Jérôme Faure, chef trentenaire habitué des restaurants étoilés, a décroché en 2017 son premier macaron Michelin au Champ des Lunes, la table gastronomique du Domaine de Fontenille à Lauris.
Sa cuisine, libre et spontanée, mariant terre & mer ou sublimant le végétal,  a fait de l’établissement une adresse phare de la région.

 

 

En moins de deux ans, Jérôme Faure a imposé le Domaine de Fontenille sur la carte des tables gastronomiques françaises. Arrivé en 2016 de l’Hôtel du Golf de Corrençon-en-Vercors où il avait déjà obtenu une étoile Michelin en 2008, le chef trentenaire se lançait un énième défi, celui de retrouver ce même niveau d’exigence au cœur d’un nouveau terroir.
Pari réussi puisque le Michelin lui décernait en février 2017 un premier macaron au restaurant Le Champ de Lunes. Désormais établie comme une adresse incontournable du Lubéron, l’exceptionnel domaine accueille également le bistrot La Cuisine d’Amélie, récompensé cette année d’un Bib Gourmand.

Cette dernière distinction vient s’ajouter au parcours de Jérôme Faure, reconnu depuis plusieurs années comme étant l’un des talents sur lesquels il faut compter. Désigné Jeune Talent Gault & Millau en 2011 et Grand de Demain Gault & Millau en 2013, le chef s’est également vu attribuer la note de 17/20 en 2016 au Domaine de Fontenille, terrain de jeu idoine pour continuer à évoluer.
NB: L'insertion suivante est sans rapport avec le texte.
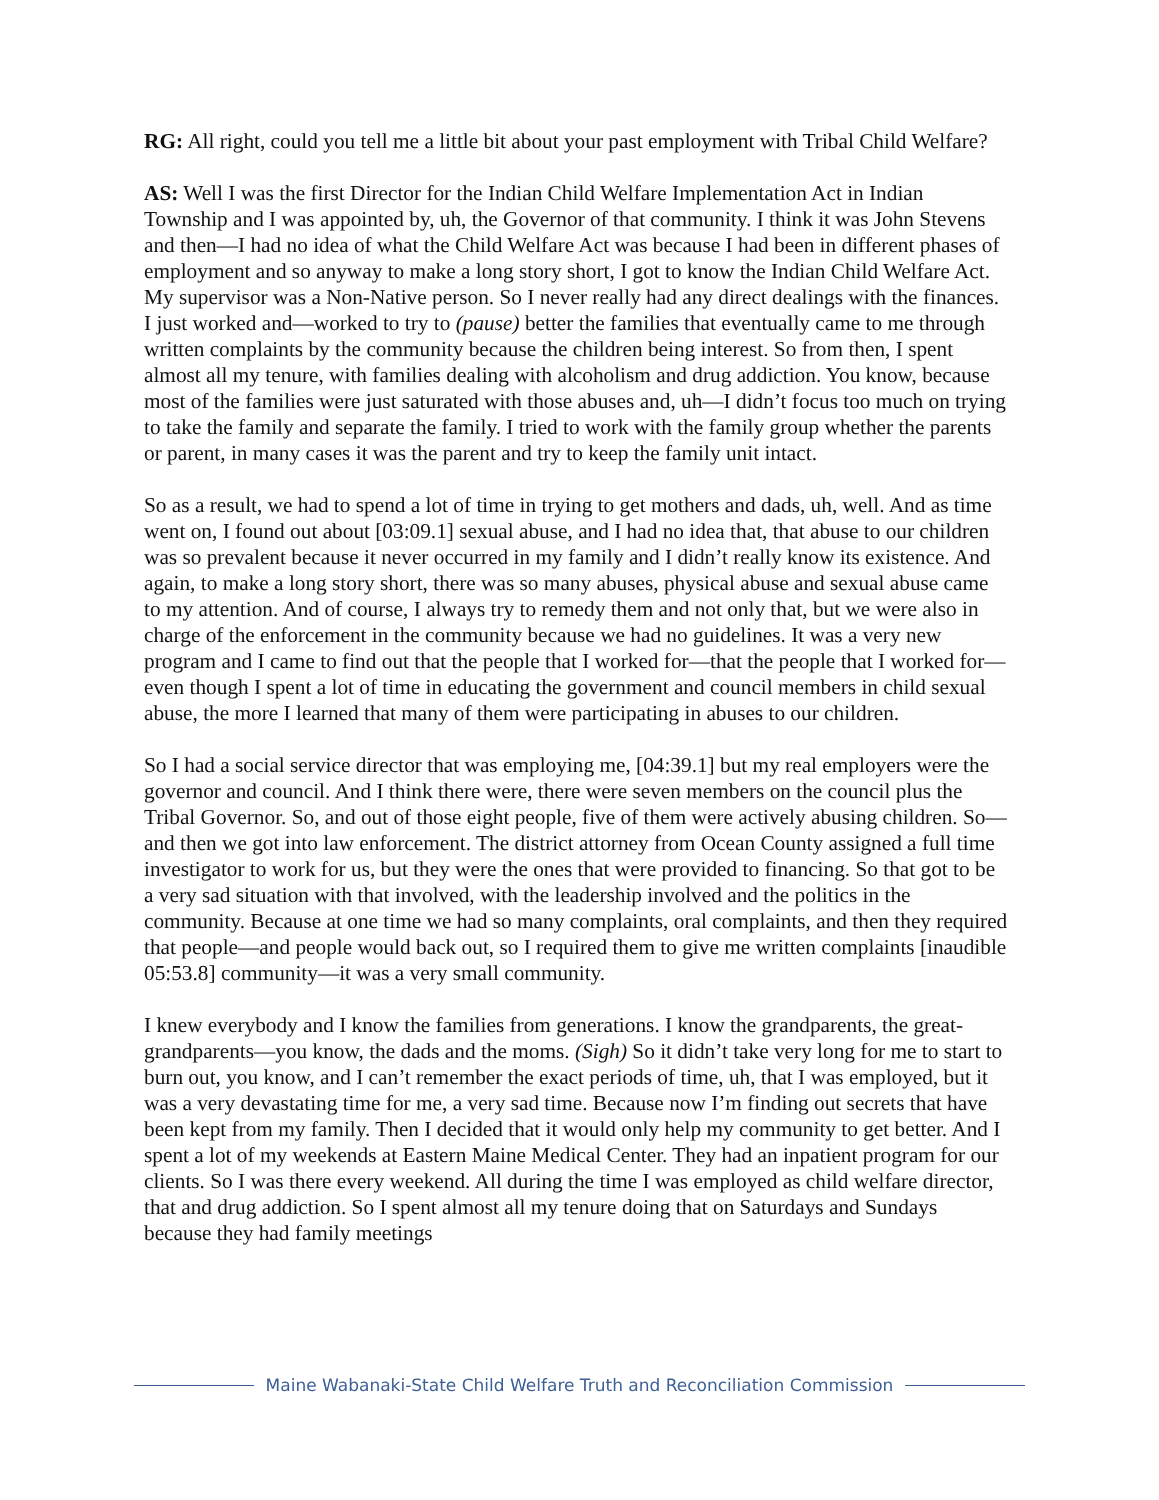RG: All right, could you tell me a little bit about your past employment with Tribal Child Welfare?
AS: Well I was the first Director for the Indian Child Welfare Implementation Act in Indian Township and I was appointed by, uh, the Governor of that community. I think it was John Stevens and then—I had no idea of what the Child Welfare Act was because I had been in different phases of employment and so anyway to make a long story short, I got to know the Indian Child Welfare Act. My supervisor was a Non-Native person. So I never really had any direct dealings with the finances. I just worked and—worked to try to (pause) better the families that eventually came to me through written complaints by the community because the children being interest. So from then, I spent almost all my tenure, with families dealing with alcoholism and drug addiction. You know, because most of the families were just saturated with those abuses and, uh—I didn’t focus too much on trying to take the family and separate the family. I tried to work with the family group whether the parents or parent, in many cases it was the parent and try to keep the family unit intact.
So as a result, we had to spend a lot of time in trying to get mothers and dads, uh, well. And as time went on, I found out about [03:09.1] sexual abuse, and I had no idea that, that abuse to our children was so prevalent because it never occurred in my family and I didn’t really know its existence. And again, to make a long story short, there was so many abuses, physical abuse and sexual abuse came to my attention. And of course, I always try to remedy them and not only that, but we were also in charge of the enforcement in the community because we had no guidelines. It was a very new program and I came to find out that the people that I worked for—that the people that I worked for—even though I spent a lot of time in educating the government and council members in child sexual abuse, the more I learned that many of them were participating in abuses to our children.
So I had a social service director that was employing me, [04:39.1] but my real employers were the governor and council. And I think there were, there were seven members on the council plus the Tribal Governor. So, and out of those eight people, five of them were actively abusing children. So—and then we got into law enforcement. The district attorney from Ocean County assigned a full time investigator to work for us, but they were the ones that were provided to financing. So that got to be a very sad situation with that involved, with the leadership involved and the politics in the community. Because at one time we had so many complaints, oral complaints, and then they required that people—and people would back out, so I required them to give me written complaints [inaudible 05:53.8] community—it was a very small community.
I knew everybody and I know the families from generations. I know the grandparents, the great-grandparents—you know, the dads and the moms. (Sigh) So it didn’t take very long for me to start to burn out, you know, and I can’t remember the exact periods of time, uh, that I was employed, but it was a very devastating time for me, a very sad time. Because now I’m finding out secrets that have been kept from my family. Then I decided that it would only help my community to get better. And I spent a lot of my weekends at Eastern Maine Medical Center. They had an inpatient program for our clients. So I was there every weekend. All during the time I was employed as child welfare director, that and drug addiction. So I spent almost all my tenure doing that on Saturdays and Sundays because they had family meetings
Maine Wabanaki-State Child Welfare Truth and Reconciliation Commission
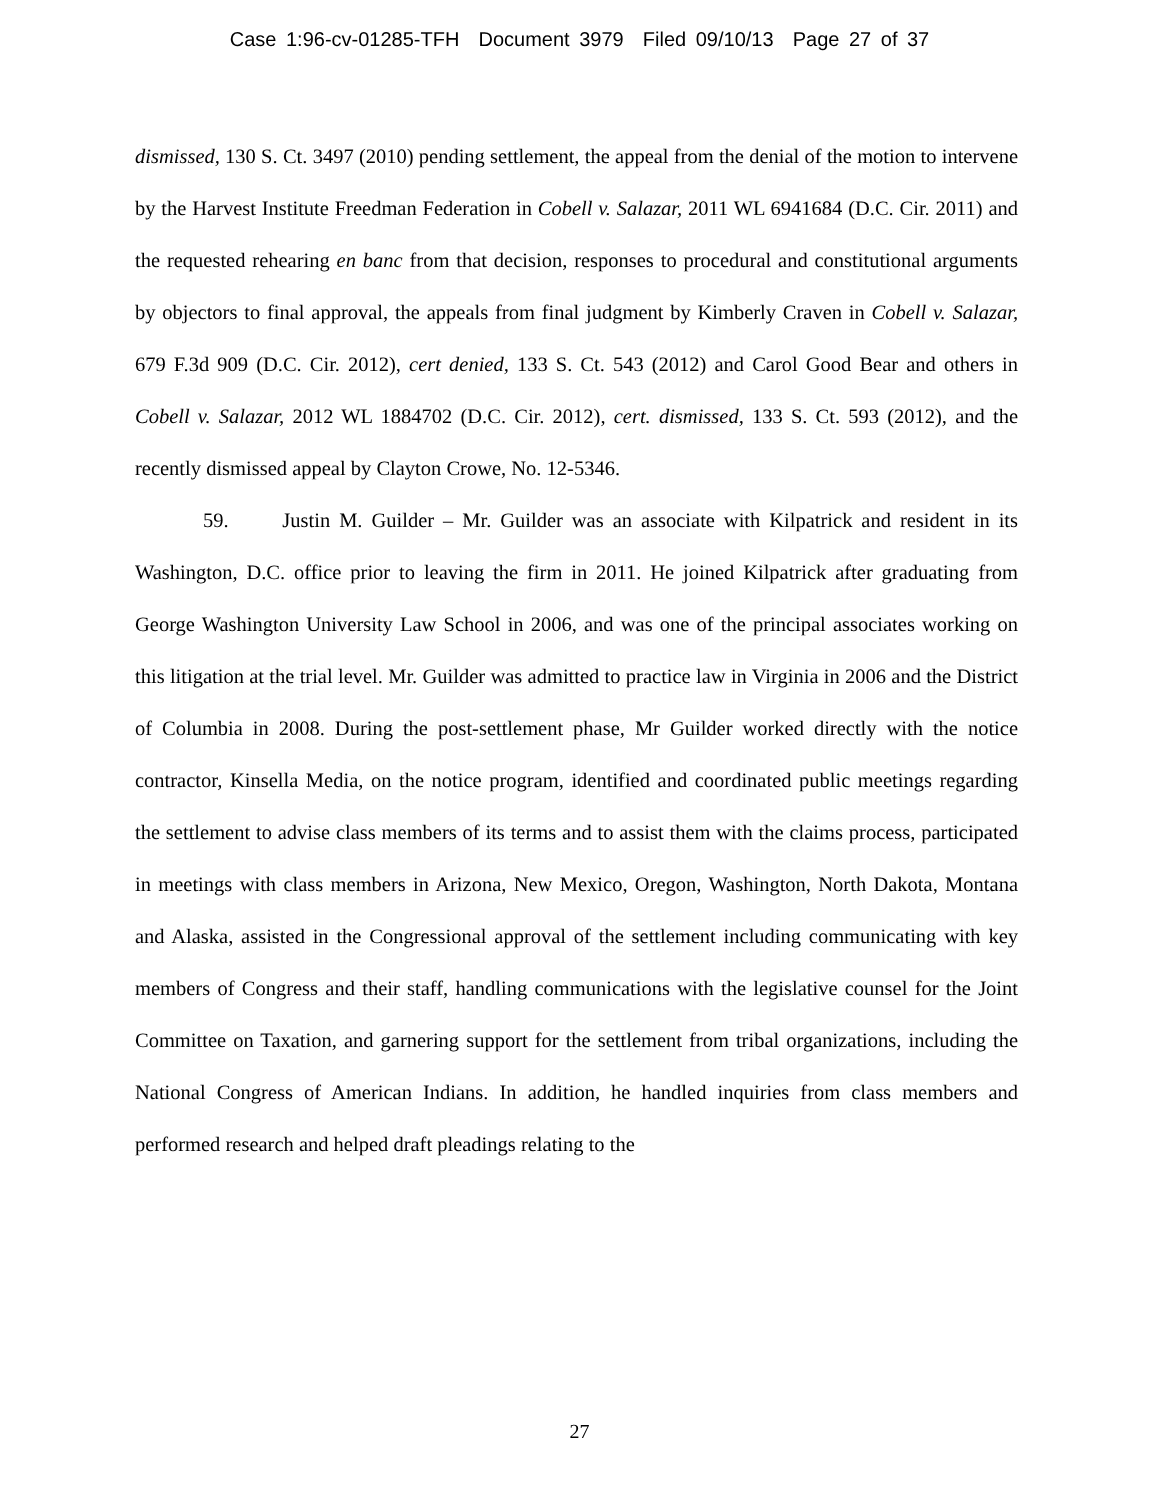Case 1:96-cv-01285-TFH Document 3979 Filed 09/10/13 Page 27 of 37
dismissed, 130 S. Ct. 3497 (2010) pending settlement, the appeal from the denial of the motion to intervene by the Harvest Institute Freedman Federation in Cobell v. Salazar, 2011 WL 6941684 (D.C. Cir. 2011) and the requested rehearing en banc from that decision, responses to procedural and constitutional arguments by objectors to final approval, the appeals from final judgment by Kimberly Craven in Cobell v. Salazar, 679 F.3d 909 (D.C. Cir. 2012), cert denied, 133 S. Ct. 543 (2012) and Carol Good Bear and others in Cobell v. Salazar, 2012 WL 1884702 (D.C. Cir. 2012), cert. dismissed, 133 S. Ct. 593 (2012), and the recently dismissed appeal by Clayton Crowe, No. 12-5346.
59. Justin M. Guilder – Mr. Guilder was an associate with Kilpatrick and resident in its Washington, D.C. office prior to leaving the firm in 2011. He joined Kilpatrick after graduating from George Washington University Law School in 2006, and was one of the principal associates working on this litigation at the trial level. Mr. Guilder was admitted to practice law in Virginia in 2006 and the District of Columbia in 2008. During the post-settlement phase, Mr Guilder worked directly with the notice contractor, Kinsella Media, on the notice program, identified and coordinated public meetings regarding the settlement to advise class members of its terms and to assist them with the claims process, participated in meetings with class members in Arizona, New Mexico, Oregon, Washington, North Dakota, Montana and Alaska, assisted in the Congressional approval of the settlement including communicating with key members of Congress and their staff, handling communications with the legislative counsel for the Joint Committee on Taxation, and garnering support for the settlement from tribal organizations, including the National Congress of American Indians. In addition, he handled inquiries from class members and performed research and helped draft pleadings relating to the
27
Sorti major de sa promotion à l’école hôtelière de Grenoble puis passé derrière les fourneaux des Terrasses d’Uriage et de La Pyramide à Vienne, établissements deux étoiles, le chef s’est ensuite installé durant 13 ans dans le Vercors avant de rejoindre le Lubéron.

Aujourd’hui, le Domaine de Fontenille lui offre un cadre parfait pour décliner sa cuisine, celle « d’un équilibriste qui aime sortir des sentiers déjà tracés, mêler les saveurs et bousculer les papilles ». Cette cuisine d’humeur et d’instinct inspirée de son quotidien, de ses rencontres, de sa vie… forge son identité dans le mélange subtil de la terre et de la mer où viennent s’immiscer les épices et jouer les goûts et les textures. « Lotte, filet nacré, » saucisse de cochon mangalica élevé à Oppède, purée de petits pois et jus rhubarbe ; Pigeon fermier du Poitou, le filet rosé sur le coffre, la cuisse confite, les abats en croquette, petits pois et fraise, chèvre de Bonnieux, Antésite de mon enfance ou Chocolat Tanariva lacté Valrhona en différentes sensations, Praliné noisette, glace pistache cardamome verte »…font partie des étonnantes et audacieuses créations de la carte où le végétal est aussi mis à l’honneur à travers des menus en plusieurs temps, élaborés grâce aux producteurs qui l’entourent.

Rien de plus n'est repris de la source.